Texto
►

Todo lo sembrado en los dos últimos partidos se vio plasmado en los primeros compases del choque frente al Espanyol, donde el Levante se adueñó del balón y fue la cara visible sobre el césped del RCDE Stadium. Fue difícil recordar un encuentro donde los de Luís Castro dominasen los hilos de la posesión con tanta claridad, hasta el punto de que protagonizaron la oportunidad más clara del primer asalto pese a que Ryan, a los dos minutos del inicio, blocó un balón punteado por Kike García sin imprimir apenas fuerzas. Paco Cortés, renunciando a su duende con tal de filtrar un pase entre centrales, detectó la subida de un Víctor García que buscó la escuadra contraria, pero que se topó con una gran estirada de Dmitrovic para negarle el primer tanto de los suyos.
Fueron 15 minutos esperanzadores, que dieron rienda a soñar con una victoria del Levante en Cornellà para pisar territorio de salvación hasta que el Espanyol, sigilosamente, dio un paso al frente. Los de Manolo González arrinconaron a los granotas mediante un fútbol inofensivo, pero que merodeó con bastante frecuencia el área levantinista. Sin embargo, el Levante ni podía ceder más terreno ni perder sus niveles de concentración. Fueron en posición antirreglamentaria, pero el meta granota sacó el brazo para desviar un lanzamiento de Kike García y Ndonge, recogiendo un balón prolongado desde dentro del área, se topó con el palo. Señal de que el Levante o recuperaba sus señas de identidad o cortaba su progresión clasificatoria bruscamente.

◄

Datos
►

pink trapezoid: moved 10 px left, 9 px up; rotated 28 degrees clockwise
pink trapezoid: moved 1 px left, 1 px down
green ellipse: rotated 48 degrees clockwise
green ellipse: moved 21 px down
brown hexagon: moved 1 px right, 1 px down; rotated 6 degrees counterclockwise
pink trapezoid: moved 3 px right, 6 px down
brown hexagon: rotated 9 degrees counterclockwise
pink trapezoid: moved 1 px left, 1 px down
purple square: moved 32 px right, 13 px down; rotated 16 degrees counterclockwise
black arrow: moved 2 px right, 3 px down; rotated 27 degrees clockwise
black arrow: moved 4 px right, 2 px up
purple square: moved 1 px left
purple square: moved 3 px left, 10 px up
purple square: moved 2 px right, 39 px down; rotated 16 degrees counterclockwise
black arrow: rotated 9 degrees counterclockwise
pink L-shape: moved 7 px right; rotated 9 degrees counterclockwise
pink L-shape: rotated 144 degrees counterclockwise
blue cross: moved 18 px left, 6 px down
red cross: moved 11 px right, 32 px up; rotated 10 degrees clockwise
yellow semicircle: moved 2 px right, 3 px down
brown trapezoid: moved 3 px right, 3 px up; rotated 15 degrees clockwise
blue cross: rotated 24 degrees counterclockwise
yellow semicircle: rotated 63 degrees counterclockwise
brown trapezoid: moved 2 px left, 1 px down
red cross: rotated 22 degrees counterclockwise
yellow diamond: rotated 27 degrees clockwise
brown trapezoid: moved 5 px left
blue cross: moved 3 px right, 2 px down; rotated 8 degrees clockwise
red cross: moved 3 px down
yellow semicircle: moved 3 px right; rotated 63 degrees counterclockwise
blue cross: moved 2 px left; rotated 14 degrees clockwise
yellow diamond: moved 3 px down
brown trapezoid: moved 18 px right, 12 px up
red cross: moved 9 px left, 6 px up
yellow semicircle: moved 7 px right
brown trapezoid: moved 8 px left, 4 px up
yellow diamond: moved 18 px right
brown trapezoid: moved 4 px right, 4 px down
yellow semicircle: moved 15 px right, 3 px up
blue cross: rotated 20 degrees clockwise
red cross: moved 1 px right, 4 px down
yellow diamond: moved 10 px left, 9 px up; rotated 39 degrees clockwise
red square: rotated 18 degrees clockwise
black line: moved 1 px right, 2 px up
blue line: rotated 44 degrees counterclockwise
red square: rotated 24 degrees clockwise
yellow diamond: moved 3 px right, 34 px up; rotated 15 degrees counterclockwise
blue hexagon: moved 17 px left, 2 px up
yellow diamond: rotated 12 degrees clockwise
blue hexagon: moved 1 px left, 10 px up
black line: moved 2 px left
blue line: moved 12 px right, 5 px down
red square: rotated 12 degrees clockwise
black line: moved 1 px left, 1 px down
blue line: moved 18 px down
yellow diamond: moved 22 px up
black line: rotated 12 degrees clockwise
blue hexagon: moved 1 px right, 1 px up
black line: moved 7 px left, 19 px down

◄

Ejercicios propuestos
**a)** Indique si cada una de las siguientes afirmaciones concuerda con la crónica del partido entre el Espanyol y el Levante: (i) Ryan blocó a los dos minutos del inicio un balón punteado por Kike García; (ii) Ndonge se topó con el palo; (iii) el fútbol del Espanyol se describe como peligroso.
**b)** Reproduzca de forma literal todo el fragmento de la crónica del partido entre el Espanyol y el Levante que va desde «Fueron 15 minutos» hasta «progresión clasificatoria bruscamente.».
**c)** Prosiga la crónica del partido entre el Espanyol y el Levante a partir del punto en que se interrumpe.

Soluciones
**a)**
(i) Sí: «Ryan, a los dos minutos del inicio, blocó un balón punteado por Kike García».
(ii) Sí: «Ndonge, recogiendo un balón prolongado desde dentro del área, se topó con el palo».
(iii) No: «arrinconaron a los granotas mediante un fútbol inofensivo».

**b)**
Fueron 15 minutos esperanzadores, que dieron rienda a soñar con una victoria del Levante en Cornellà para pisar territorio de salvación hasta que el Espanyol, sigilosamente, dio un paso al frente. Los de Manolo González arrinconaron a los granotas mediante un fútbol inofensivo, pero que merodeó con bastante frecuencia el área levantinista. Sin embargo, el Levante ni podía ceder más terreno ni perder sus niveles de concentración. Fueron en posición antirreglamentaria, pero el meta granota sacó el brazo para desviar un lanzamiento de Kike García y Ndonge, recogiendo un balón prolongado desde dentro del área, se topó con el palo. Señal de que el Levante o recuperaba sus señas de identidad o cortaba su progresión clasificatoria bruscamente.

**c)**
Una vez reanudado el encuentro, y resueltas las dudas florecidas en el tiempo de descanso, los granotas recuperaron terreno perdido y, como mínimo, le robaron el cuero al Espanyol, aunque la falta de claridad y de soluciones exigió savia nueva y cierta frescura sobre el terreno de juego. Mientras, el equipo de Manolo González atacó sin colmillo, moviendo el esférico con poco criterio mientras Edu Expósito, disparando un rechace de la zaga defensiva que se fue por el lateral de la red defendida por Mathew Ryan, intentó despertar a los suyos. Salieron en el 60’ Kervin Arriaga y Losada y, cinco minutos después, la dupla que, tras perder todo su brillo y toda su magia por diferentes circunstancias, apura sus opciones para volver a ser diferenciales en lo que resta de competición: Etta Eyong y Carlos Álvarez. No le valía el empate a los granotas y Luís Castro empezó a quemar prácticamente todas sus naves.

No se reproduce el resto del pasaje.